How To Capitalize On Your Yearly Pay-Raise

Once you venture into the professional world, you will find that it is not uncommon for companies to reward hard-working and top-performing employees with some type of raise at the end of each year. In fact, according to a Kiplinger’s interview with Sandra McLellan, the North American compensation practice leader for consulting firm Willis Towers Watson, companies are projecting an average raise of 3% in 2017. Further, McLellan pointed out that this is similar to many years past for the average worker, but, employees receiving rates on the high or low ends will see higher than average or lower than average raises. Essentially, the top and bottom ends have become more extreme but the average has not. Thankfully, as an investor, you are likely familiar with the concept of compounding and might realize that even an average yearly raise of 3% can lead to major earnings in the long run. However, if this does not make sense to you yet that is okay! By breaking down the numbers, I can show you how you might be able to turn your raise into a profit machine.

First, it is important to understand that the wealthiest individuals often get there and stay there by making their money work for them. Moreover, this process can be started with just dollars a day and pay off massively over time. For instance, if you were earning $40,352 a year — which is the current median for a 25 to 34-year-olds in the United States according to data from the Bureau of Labor Statistics — a 3% raise would increase your earnings by $1,210.56. On the surface this might not seem like too much money, especially when broken down to $100.88 per month, $25.22 per week and $3.60 per day, all before taxes. However, through the power of compounding I will show you that this is enough money to make a legitimate difference.

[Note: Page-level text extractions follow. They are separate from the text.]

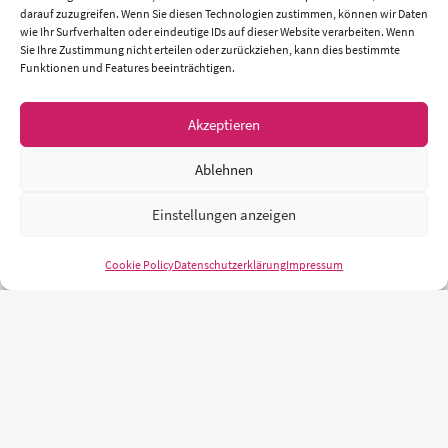
darauf zuzugreifen. Wenn Sie diesen Technologien zustimmen, können wir Daten
wie Ihr Surfverhalten oder eindeutige IDs auf dieser Website verarbeiten. Wenn
Sie Ihre Zustimmung nicht erteilen oder zurückziehen, kann dies bestimmte
Funktionen und Features beeinträchtigen.
Akzeptieren
Ablehnen
Einstellungen anzeigen
Cookie Policy
Datenschutzerklärung
Impressum
Unsere Kunden sind namhafte und weltweit führende Unternehmen
und Universitäten wie z.B.:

For the sake of simplicity, let’s say that the average working adult in the United States between the ages of 25-34 is making an extra $100 per month due to their year-end raise. Additionally, to draw our conclusion, we must use historical data to prove that compounding can drastically change earnings. Now, let’s say that instead of spending the “extra” $100 per month, our sample employee had decided to invest it into an index fund which had an average return of 7% over the span of 25 years. Keep in mind 7% is below the average market return during the past 25 years, but it will further show how impactful compounding can be even if your investments were to be below average. Ultimately, the investment would add up to $30,000 invested and the total value of the investment would stand at $81,211.76. This is more than two full year’s salaries from where the individual would have started — all from taking a little more than $3.00 per day and investing it!

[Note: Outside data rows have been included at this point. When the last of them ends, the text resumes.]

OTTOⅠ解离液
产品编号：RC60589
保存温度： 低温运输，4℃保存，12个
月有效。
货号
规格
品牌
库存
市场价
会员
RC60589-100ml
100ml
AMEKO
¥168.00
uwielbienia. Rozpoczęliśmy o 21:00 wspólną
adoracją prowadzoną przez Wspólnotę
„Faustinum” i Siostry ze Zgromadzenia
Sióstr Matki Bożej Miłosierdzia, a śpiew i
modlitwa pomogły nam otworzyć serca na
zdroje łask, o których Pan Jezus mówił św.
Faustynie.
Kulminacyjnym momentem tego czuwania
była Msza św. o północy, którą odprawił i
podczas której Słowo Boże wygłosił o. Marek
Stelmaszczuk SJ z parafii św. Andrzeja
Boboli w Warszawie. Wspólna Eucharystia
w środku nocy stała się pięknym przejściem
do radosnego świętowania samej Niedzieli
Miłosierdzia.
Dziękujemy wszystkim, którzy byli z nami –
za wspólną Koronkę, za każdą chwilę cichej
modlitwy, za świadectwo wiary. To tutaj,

Many investors are aware of the saying, “time in the market is better than timing the market.” However, as pointed out by Seeking Alpha, even well-educated investors tend to forget to apply the saying to their own portfolios regularly. Instead, they attempt to hypothesize where the market is heading and beat it there. Or, regarding our example above, they spend the extra money they receive — such as through a year-end raise — rather than investing it at all. As you now know, though, the longer your money is invested the better the return will generally be. If you can start putting money away at a younger age, you might want to consider doing so. That said, it is never too late to start and even those who are well beyond the 25 to 34-year-old age bracket can benefit from compounding and making their money work for them!